The Nets started off rusty and ice-cold. Out of sync and outplayed.
And they still pulled away to open their title chase with a 104-93 rout of Boston before a raucous sellout crowd of 14,391 at Barclays Center.
It bodes well for Brooklyn as they play themselves into form. And less so for the Celtics, who wobbled the Nets with their best defensive punch, but couldn’t take this first-round Game 1 even when it was being gifted to them on a silver platter.
Brooklyn trailed by 12 points in the second quarter, and half as much at the end of the first half. But the Nets reeled off an 18-4 run to open the second, and never looked back. They went ahead by as many as 17 and cruised.
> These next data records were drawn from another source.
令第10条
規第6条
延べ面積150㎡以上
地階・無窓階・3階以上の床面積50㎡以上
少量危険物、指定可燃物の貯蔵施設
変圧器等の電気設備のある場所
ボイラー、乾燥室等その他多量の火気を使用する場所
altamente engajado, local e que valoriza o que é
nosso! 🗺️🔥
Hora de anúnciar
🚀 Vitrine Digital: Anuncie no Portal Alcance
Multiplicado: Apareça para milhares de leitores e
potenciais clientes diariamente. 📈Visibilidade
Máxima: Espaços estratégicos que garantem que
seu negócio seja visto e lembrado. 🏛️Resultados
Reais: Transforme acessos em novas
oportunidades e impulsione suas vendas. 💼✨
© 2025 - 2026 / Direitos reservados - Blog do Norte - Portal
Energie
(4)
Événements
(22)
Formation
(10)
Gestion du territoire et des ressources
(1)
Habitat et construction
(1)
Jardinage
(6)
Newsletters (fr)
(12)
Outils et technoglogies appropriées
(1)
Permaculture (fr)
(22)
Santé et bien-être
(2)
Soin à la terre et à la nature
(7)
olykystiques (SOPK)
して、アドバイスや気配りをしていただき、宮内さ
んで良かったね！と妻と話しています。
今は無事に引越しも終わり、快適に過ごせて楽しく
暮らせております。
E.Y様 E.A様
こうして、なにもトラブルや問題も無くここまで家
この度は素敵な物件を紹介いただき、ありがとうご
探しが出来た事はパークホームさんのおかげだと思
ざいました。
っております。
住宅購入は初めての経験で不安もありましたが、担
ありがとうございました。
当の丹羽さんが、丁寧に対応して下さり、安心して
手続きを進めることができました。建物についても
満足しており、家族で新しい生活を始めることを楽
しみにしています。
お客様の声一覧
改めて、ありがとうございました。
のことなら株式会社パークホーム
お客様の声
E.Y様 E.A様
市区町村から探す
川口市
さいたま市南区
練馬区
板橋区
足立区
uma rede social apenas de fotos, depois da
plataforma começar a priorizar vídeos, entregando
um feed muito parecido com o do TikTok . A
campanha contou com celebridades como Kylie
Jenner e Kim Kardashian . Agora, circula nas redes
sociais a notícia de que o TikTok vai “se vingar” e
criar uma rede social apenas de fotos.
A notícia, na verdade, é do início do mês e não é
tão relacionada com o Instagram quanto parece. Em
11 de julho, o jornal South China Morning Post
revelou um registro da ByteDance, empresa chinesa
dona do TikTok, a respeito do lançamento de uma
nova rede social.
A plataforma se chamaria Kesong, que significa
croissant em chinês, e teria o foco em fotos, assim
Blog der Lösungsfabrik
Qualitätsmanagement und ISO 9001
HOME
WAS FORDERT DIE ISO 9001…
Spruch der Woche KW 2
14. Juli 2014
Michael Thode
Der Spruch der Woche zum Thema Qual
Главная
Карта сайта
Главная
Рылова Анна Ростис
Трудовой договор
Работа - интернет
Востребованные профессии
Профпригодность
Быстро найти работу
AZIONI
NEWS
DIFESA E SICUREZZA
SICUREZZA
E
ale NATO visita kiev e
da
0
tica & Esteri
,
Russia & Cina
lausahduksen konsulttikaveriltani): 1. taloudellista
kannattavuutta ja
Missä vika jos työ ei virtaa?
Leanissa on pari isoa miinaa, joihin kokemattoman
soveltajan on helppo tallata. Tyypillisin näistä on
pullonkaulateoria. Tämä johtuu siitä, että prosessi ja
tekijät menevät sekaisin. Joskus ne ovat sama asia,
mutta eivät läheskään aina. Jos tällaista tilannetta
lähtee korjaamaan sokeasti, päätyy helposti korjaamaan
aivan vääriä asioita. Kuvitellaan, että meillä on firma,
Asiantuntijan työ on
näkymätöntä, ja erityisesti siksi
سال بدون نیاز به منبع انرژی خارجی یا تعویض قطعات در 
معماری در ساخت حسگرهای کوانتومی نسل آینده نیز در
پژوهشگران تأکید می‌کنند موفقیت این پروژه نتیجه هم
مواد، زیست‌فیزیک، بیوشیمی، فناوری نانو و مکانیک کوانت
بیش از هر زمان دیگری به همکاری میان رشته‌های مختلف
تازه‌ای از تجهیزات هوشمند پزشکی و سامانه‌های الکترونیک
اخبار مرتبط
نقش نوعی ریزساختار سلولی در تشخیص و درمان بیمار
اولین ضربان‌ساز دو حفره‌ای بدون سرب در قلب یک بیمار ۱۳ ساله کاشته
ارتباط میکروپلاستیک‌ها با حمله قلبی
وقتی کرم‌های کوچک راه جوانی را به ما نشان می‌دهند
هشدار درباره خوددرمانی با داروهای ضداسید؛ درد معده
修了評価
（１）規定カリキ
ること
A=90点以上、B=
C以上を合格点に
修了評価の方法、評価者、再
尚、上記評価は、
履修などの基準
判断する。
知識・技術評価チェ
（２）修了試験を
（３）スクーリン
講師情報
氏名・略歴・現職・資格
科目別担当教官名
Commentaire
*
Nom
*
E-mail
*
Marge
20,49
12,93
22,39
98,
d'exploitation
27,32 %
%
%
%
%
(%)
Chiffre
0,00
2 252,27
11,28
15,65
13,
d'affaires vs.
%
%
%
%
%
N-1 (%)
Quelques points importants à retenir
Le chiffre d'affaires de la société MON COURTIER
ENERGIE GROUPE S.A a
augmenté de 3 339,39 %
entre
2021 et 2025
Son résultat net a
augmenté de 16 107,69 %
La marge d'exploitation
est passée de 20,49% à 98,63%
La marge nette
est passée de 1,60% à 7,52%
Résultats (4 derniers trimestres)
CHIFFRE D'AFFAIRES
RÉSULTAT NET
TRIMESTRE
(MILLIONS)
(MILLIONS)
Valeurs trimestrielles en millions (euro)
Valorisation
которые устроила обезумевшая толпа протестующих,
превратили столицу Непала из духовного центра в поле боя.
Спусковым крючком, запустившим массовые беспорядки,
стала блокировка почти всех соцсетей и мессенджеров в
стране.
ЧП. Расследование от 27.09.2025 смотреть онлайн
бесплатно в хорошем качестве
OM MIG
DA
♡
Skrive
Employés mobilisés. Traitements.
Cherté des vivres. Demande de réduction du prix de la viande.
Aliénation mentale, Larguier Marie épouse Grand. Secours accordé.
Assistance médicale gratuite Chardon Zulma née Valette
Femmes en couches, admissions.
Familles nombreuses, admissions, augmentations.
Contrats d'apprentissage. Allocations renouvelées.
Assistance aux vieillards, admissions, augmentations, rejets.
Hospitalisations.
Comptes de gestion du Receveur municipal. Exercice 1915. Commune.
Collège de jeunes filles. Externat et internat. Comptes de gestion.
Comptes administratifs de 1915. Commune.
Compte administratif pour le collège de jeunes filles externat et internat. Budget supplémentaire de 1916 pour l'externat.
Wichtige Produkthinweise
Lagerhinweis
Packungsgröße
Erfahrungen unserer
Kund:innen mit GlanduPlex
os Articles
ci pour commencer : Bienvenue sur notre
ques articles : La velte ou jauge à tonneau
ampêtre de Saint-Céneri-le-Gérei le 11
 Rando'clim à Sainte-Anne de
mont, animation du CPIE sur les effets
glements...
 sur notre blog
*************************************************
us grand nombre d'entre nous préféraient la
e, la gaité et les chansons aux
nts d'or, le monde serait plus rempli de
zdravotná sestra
The Nets — who couldn’t hit the broad side of Barclays Center early on, missing their first 10 attempts from 3-point range — suddenly got white-hot. They shot 6-of-8 in that decisive run — 4-of-6 from deep — and held Boston to 2-of-8 with four turnovers.
In Kevin Durant’s first playoff game since rupturing his Achilles tendon in the 2019 NBA Finals, he had 32 points and 12 rebounds, both game-highs. In Irving’s first postseason tilt against Boston — where he spent a tumultuous two years, and had a highly-scrutinized exit — he had 29 points, including 13 in the fourth quarter.
James Harden, dispelling questions of whether the Big 3 could coexist in the playoffs, had 21 points, eight boards and eight assists to flirt with a triple-double.
Granted, it wasn’t simple or easy. The Nets started the Big 3, Joe Harris and Blake Griffin, the first time they’ve ever used that starting lineup. In a season that saw a team-record 38 starting units, that’s the kind of year its been.
“I don’t think we have much choice. There are those lineups we all feel comfortable growing with and we kind of have to go with it. Whether there are growing pains through that, that’s fine. It’s somewhat to be expected,” coach Steve Nash said. “The playoffs are as much as anything about resolve and toughness and finding a way to fight through adversity, to bounce back. It’s not like 16-0.
“It’s about how tough can you be when you’re down? How tough can you be when you’re down in a series and the other team goes on a 12-0 run on the road? That’s what makes champions or makes teams that can contend or go deep in the playoffs. Those are the things that our team hasn’t done together. So I look forward to that, some of the growing pains, some of the moments that really test our resolve.”
The Nets had some pains Saturday and grew from them. They looked every bit the part of a team that hadn’t played in a week — and hadn’t played much together. They shot just 41.7 percent, and 8-of-34 from 3-point range.
Brooklyn stumbled out of the starting blocks and fell behind 13-4 early on a step-back 3-pointer by Jayson Tatum with 7:52 left in the first quarter.
The Nets got within 25-20 on a Harris pullup bank shot, but coughed up seven unanswered points. A Jabari Parker 3 left them down by a dozen.
It was still 53-47 to close the first half, with the Big Three shooting just 11-of-32 – and 0-for-11 from deep. But the Nets took the lead with a 7-0 run to start the second.
A Harden 3-pointer put Brooklyn ahead 54-53.
And down 57-54, they reeled off eight unanswered points.
An Irving 3 knotted it, and another by Durant — in Evan Fournier’s face — made it 60-57. Harden found Durant for a midrange jumper, rebounded a Marcus Smart miss and then drilled a step-back 3 of his own for a 65-57 cushion.
Brooklyn went up 72-63 on a Harris wing 3-pointer.
By the time Durant picked off a pass from Tristan Thompson to Tatum and went in for a dunk, it was 89-79. It ballooned to 99-82 on an Irving bucket with 2 ½ minutes left.
After Tatum had scored 50 in Boston’s play-in win — and had some nice first-half moments against Griffin — the Nets held him to 22 on 6-of-20 shooting.